Soyez gentil ça fait du bien

Soyez gentil ça fait du bien

Aldous H. Huxley, écrivain visionnaire et « pionnier » du développement personnel, à qui l'on demandait : « Quelle est la technique la plus efficace pour améliorer son existence ? », répondait : « Essayer de se montrer un peu plus gentil. » Il avait raison. Pour preuve, ce petit tour d'horizon des bénéfices de la bienveillance.

Bien gentil, trop gentil... La gentillesse a mauvaise presse. Elle est tour à tour perçue comme une niaiserie ou une hypocrisie. Voire comme une névrose. Mais à trop nous en méfier, ne passons-nous pas à côté de nous-même ? Et à côté des autres ?

Dans Cessez d'être gentil, soyez vrai !(aux Editions de l'Homme, 2001), le psychothérapeute Thomas d'Ansembourg ne nous propose pas d'en finir avec la gentillesse, mais de comprendre ce qu'elle est réellement. Selon lui, il est « tragique » de croire que prendre soin des autres oblige à se couper de soi.
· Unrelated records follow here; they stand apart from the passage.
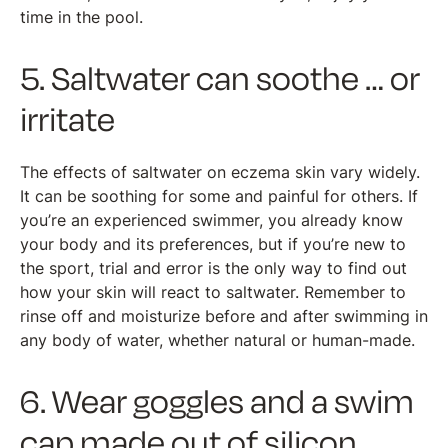
time in the pool.
5. Saltwater can soothe … or
irritate
The effects of saltwater on eczema skin vary widely.
It can be soothing for some and painful for others. If
you’re an experienced swimmer, you already know
your body and its preferences, but if you’re new to
the sport, trial and error is the only way to find out
how your skin will react to saltwater. Remember to
rinse off and moisturize before and after swimming in
any body of water, whether natural or human-made.
6. Wear goggles and a swim
cap made out of silicon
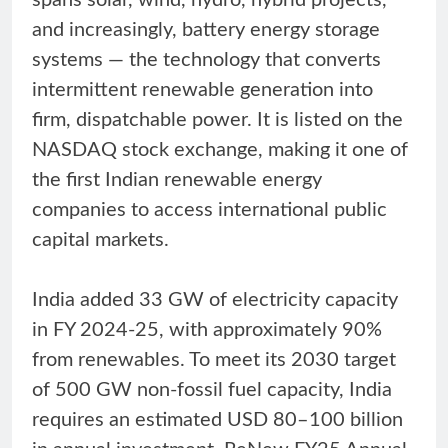
and increasingly, battery energy storage
systems — the technology that converts
intermittent renewable generation into
firm, dispatchable power. It is listed on the
NASDAQ stock exchange, making it one of
the first Indian renewable energy
companies to access international public
capital markets.
India added 33 GW of electricity capacity
in FY 2024-25, with approximately 90%
from renewables. To meet its 2030 target
of 500 GW non-fossil fuel capacity, India
requires an estimated USD 80–100 billion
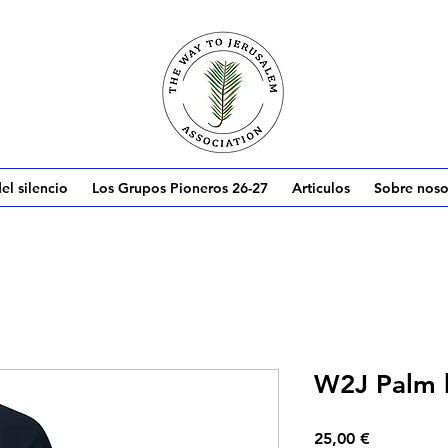
el silencio
Los Grupos Pioneros 26-27
Articulos
Sobre noso
W2J Palm 
Precio
25,00 €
Une vision en noir et blanc qui mène à deux dérives : « Je n'en fais jamais assez pour les autres » ou « Je ne donne rien pour ne pas me sacrifier. » Or la vraie bienveillance, celle qui nourrit et équilibre, procède d'un double mouvement : envers autrui et envers soi-même.

Selon le philosophe Fabrice Midal, « la nature du coeur humain est une bonté primordiale, qui reconnaît la fragilité et l'unicité de chaque être humain, y compris la sienne ». Et les progrès de la science lui donnent raison. Aujourd'hui, les spécialistes de l'évolution affirment qu'entraide et solidarité sont au coeur de notre identité, car elles ont permis à l'humanité de survivre. La loi de la jungle est loin d'être cette lutte féroce au sein des espèces – des comportements solidaires chez les dauphins, les grands singes et les corbeaux ont ainsi été observés.
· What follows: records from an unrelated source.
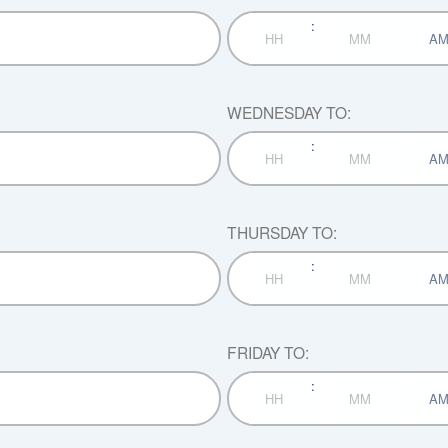
:
AM/P
Hours
Minutes
WEDNESDAY TO:
:
AM/P
Hours
Minutes
THURSDAY TO:
:
AM/P
Hours
Minutes
FRIDAY TO:
:
AM/P
Hours
Minutes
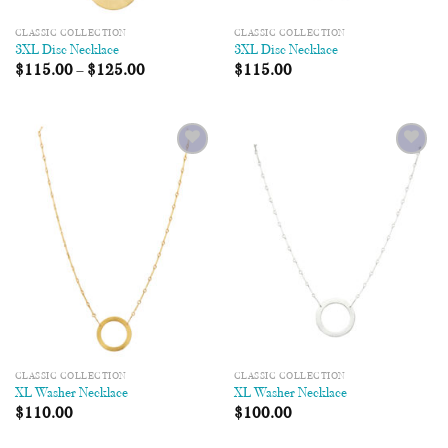
CLASSIC COLLECTION
CLASSIC COLLECTION
3XL Disc Necklace
3XL Disc Necklace
$
115.00
–
$
125.00
$
115.00
Add to
Add to
Wishlist
Wishlist
CLASSIC COLLECTION
CLASSIC COLLECTION
XL Washer Necklace
XL Washer Necklace
$
110.00
$
100.00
L'homme n'est donc pas un loup pour l'homme, contrairement à ce que nos vies stressées et nos relations tendues nous font penser.
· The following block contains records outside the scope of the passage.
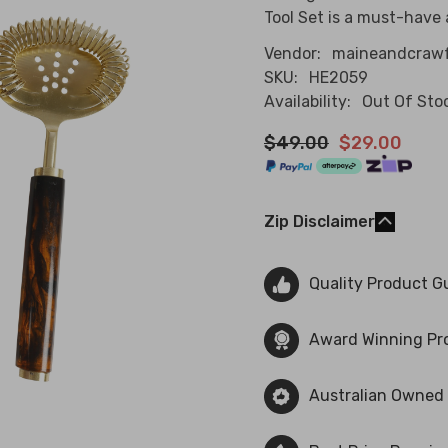
Tool Set is a must-have a
Vendor:
maineandcraw
SKU:
HE2059
Availability:
Out Of Sto
$49.00
$29.00
Zip Disclaimer
Quality Product G
Award Winning Pr
Australian Owned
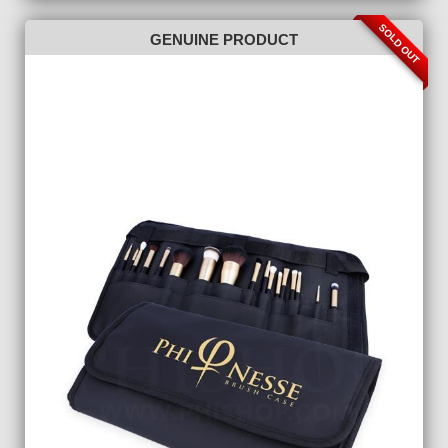
SOLD OUT
GENUINE PRODUCT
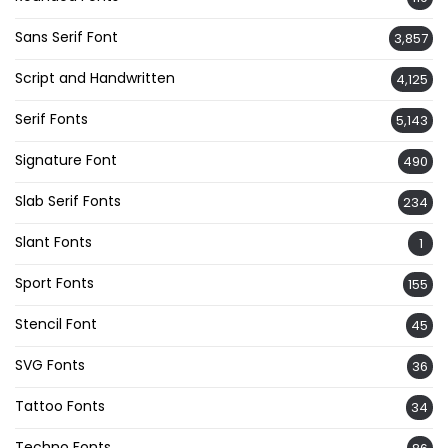
Sans Serif Font
3,857
Script and Handwritten
4,125
Serif Fonts
5,143
Signature Font
490
Slab Serif Fonts
234
Slant Fonts
1
Sport Fonts
155
Stencil Font
45
SVG Fonts
36
Tattoo Fonts
34
Techno Fonts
En réalité, comme d'autres animaux sociaux, nous sommes génétiquement dotés d'empathie. Dans L'Art de la gentillesse, le philosophe et psychothérapeute Piero Ferrucci explique que les pleurs d'un nouveau-né déclenchent ceux de ses voisins de maternité. Non parce que le bruit les dérange – d'autres stimulations sonores de même volume les laissent indifférents –, mais parce qu'ils s'émeuvent et lancent l'alerte générale ! Une fois adultes, nous oublions parfois de pleurer avec les autres... Retrouver cette bienveillance naturelle qui sommeille en nous est un exercice pas toujours évident, mais qui nous rend gagnants.